So I’ve dipped my toe in the pool of M.A.S.K. collecting. I blame this on the guys on the Triple Takeover podcast. My brother and I both had M.A.S.K. toys when we were kids, but they are long gone. Since the toys we had are among the most sought after, and thus expensive, I decided to start anew with a more economical purchase. This black Corvette with the rad stripes is Raven!
Raven’s driver is Calhoun “Stonewall” Burns. He’s an escape artist, demolitions, and construction expert. A real Renaissance type, eh? His mask is code named Lilliput, and I bet you can guess what special powers it has. Love the bright, neon colors popping off that dark blue suit. The figure isn’t quite as articulated as, say, a GI Joe, but it’s more than enough.
BUT WAIT! Raven is no ordinary Corvette! (Is there such a thing?) Press a button and the spoiler pops up, revealing turbo thrusters! Press another and the entire front half of the car rotates 180 degrees! The noises the toy makes when you activate these mechanisms is very satisfying.
Rotate the tires around, and flip out particle blasters that can shoot in any direction! There are two blasters on top, plus two underneath. Underneath? What?
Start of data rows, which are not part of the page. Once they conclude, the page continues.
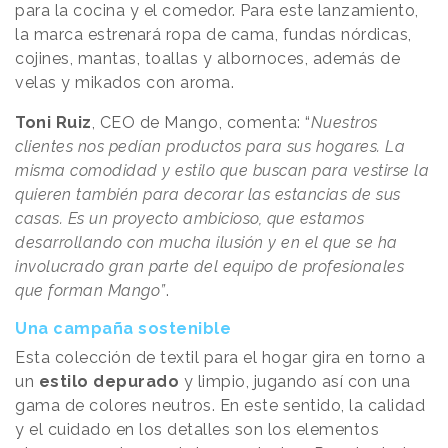
para la cocina y el comedor. Para este lanzamiento,
la marca estrenará ropa de cama, fundas nórdicas,
cojines, mantas, toallas y albornoces, además de
velas y mikados con aroma.
Toni Ruiz
, CEO de Mango, comenta: “
Nuestros
clientes nos pedían productos para sus hogares. La
misma comodidad y estilo que buscan para vestirse la
quieren también para decorar las estancias de sus
casas. Es un proyecto ambicioso, que estamos
desarrollando con mucha ilusión y en el que se ha
involucrado gran parte del equipo de profesionales
que forman Mango”
.
Una campaña sostenible
Esta colección de textil para el hogar gira en torno a
un
estilo depurado
y limpio, jugando así con una
gama de colores neutros. En este sentido, la calidad
y el cuidado en los detalles son los elementos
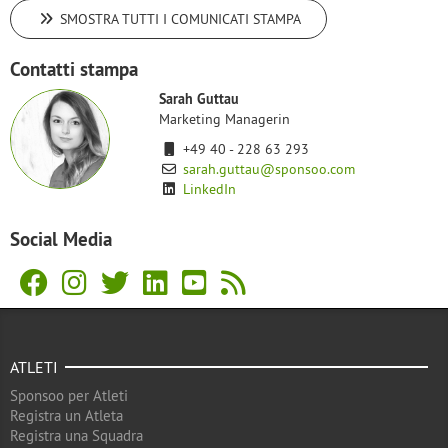
SMOSTRA TUTTI I COMUNICATI STAMPA
Contatti stampa
Sarah Guttau
Marketing Managerin
+49 40 - 228 63 293
sarah.guttau@sponsoo.com
LinkedIn
Social Media
ATLETI
Sponsoo per Atleti
Registra un Atleta
Registra una Squadra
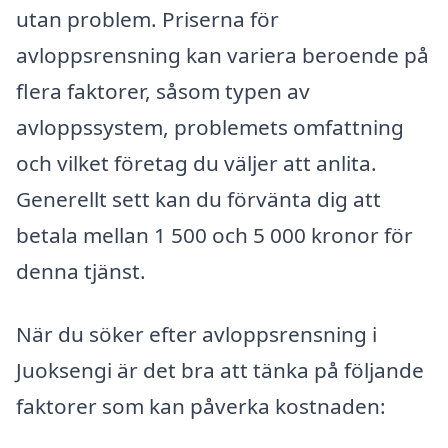
utan problem. Priserna för
avloppsrensning kan variera beroende på
flera faktorer, såsom typen av
avloppssystem, problemets omfattning
och vilket företag du väljer att anlita.
Generellt sett kan du förvänta dig att
betala mellan 1 500 och 5 000 kronor för
denna tjänst.
När du söker efter avloppsrensning i
Juoksengi är det bra att tänka på följande
faktorer som kan påverka kostnaden:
Why would there be guns UNDERNEATH a car?
Because this is a FLYING CAR! Flip out the gull wing doors, and voila! That’s no Corvette, it’s a heavily armed super-fast seaplane! I love how the wings are reminiscent of the wing/doors on the Thunderhawk toy, just upside down. That pink/red interior looks great against the black, too, don’t you think?
“Stonewall” fits nicely inside, but for the life of me I couldn’t get the seat belt to latch with his mask on. How awesome is this toy? Everything about the transformation is very satisfying. Pushing buttons that release parts to move on their own is a wonderful feature. Also wonderful is Raven’s weapon: press a button on top and it shoots an “immobilizer disk” from the front bumper. (I forgot to take a pic of this, unfortunately).
I’m totally hooked on M.A.S.K. now, and giving serious thought to liquidating some Masterpiece Transformers to free up the funds and display space for more M.A.S.K. Will I buy every M.A.S.K. toy? Of course not. But four or five nice pieces would be a good representation of a toy line I enjoyed as a kid, and still have fond memories of as an adult. The hard part will be budgeting, as these toys have not been rereleased like more popular 80s toy lines like Transformers, Masters of the Universe, etc. So off I go, on a new toy-collecting quest, one I’m quite excited for.